The superpower of educators is influencing lives

Photo of a school teacher helping students.

One day during Patricia Terry’s sixth grade class in Palmer ISD, she did something unusual. She stood by my desk and spoke only to me. Tall and lean, she always wore a classy blouse tucked into a long skirt and sprayed her hair into a neat coif.

“I think you can do more in this class,” she said. “I bet you would enjoy ‘Billy Budd’ by Herman Melville. How would you like to read the book and write an essay for me?”

Side-by-side yearbook photos of Mrs. Terry and Melissa Ludwig.

Yearbook photos of Mrs. Terry (left) and Melissa Ludwig.

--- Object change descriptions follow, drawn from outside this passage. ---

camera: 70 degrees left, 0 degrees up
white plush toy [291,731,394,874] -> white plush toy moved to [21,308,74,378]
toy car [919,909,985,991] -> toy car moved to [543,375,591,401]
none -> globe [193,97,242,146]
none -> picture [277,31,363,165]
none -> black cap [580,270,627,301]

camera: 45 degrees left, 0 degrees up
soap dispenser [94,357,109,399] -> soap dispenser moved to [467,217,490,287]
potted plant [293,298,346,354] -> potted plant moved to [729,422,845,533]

I felt so special. It was the first time I considered that reading and writing might be an area of strength for me, and that I could stretch myself beyond the assignment in front of me. From that moment on, it was my thing. I got so into books I would stay up all night reading. I bought journals and filled them with my adolescent thoughts (I really hope those no longer exist.).

“My thing” led me to a career in journalism, which propelled me into communications and content development, and into the dream job I have now.

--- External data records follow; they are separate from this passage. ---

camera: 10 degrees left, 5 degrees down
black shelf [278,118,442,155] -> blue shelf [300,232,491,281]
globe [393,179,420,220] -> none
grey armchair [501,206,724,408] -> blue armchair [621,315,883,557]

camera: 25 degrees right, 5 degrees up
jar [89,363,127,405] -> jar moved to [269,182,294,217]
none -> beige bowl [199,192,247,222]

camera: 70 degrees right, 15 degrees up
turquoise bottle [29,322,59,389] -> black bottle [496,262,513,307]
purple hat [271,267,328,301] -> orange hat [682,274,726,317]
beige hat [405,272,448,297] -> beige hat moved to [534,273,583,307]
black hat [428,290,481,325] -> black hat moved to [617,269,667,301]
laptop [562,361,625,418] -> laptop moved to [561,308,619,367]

Educators like Mrs. Terry possess a superpower, one they can use for students every day. They spot strengths, set the bar a little higher and let students know they believe they can reach it.

In the video below, we asked members of our Holdsworth governing board, “Was there an educator who put you on the path to success?”

Our board members have all achieved great things and are respected leaders in their fields. But they weren’t born knowing who they would become. Educators stepped in to help shape the path.


For Shari Albright, it was John Moore, a college professor who “saw something in me that I didn’t even see in myself.”

For Elisa Villanueva Beard, it was Mike Trevino, a high school English teacher whose “incredibly high expectations led me to do work I never imagined I could do.”

For Dr. Nolan Perez, it was Donato Garcia, a chemistry teacher who pushed him to become a physician.

Taking the time to guide students is one of those “soft” measures of success that will never make it into state accountability results. Yet for educators, thank-you letters, phone calls and pictures from former students count for a lot more than test scores when it comes to their own personal measures of success.

Take a moment today to think about an educator who influenced your life. If you are an educator yourself, dig out some of those thank-you notes as a reminder that you are making a difference.

Many times, educators don’t know if they succeeded in planting a seed. I never told Mrs. Terry how much her small act meant to me, but perhaps this piece will come to her attention and I will get another chance.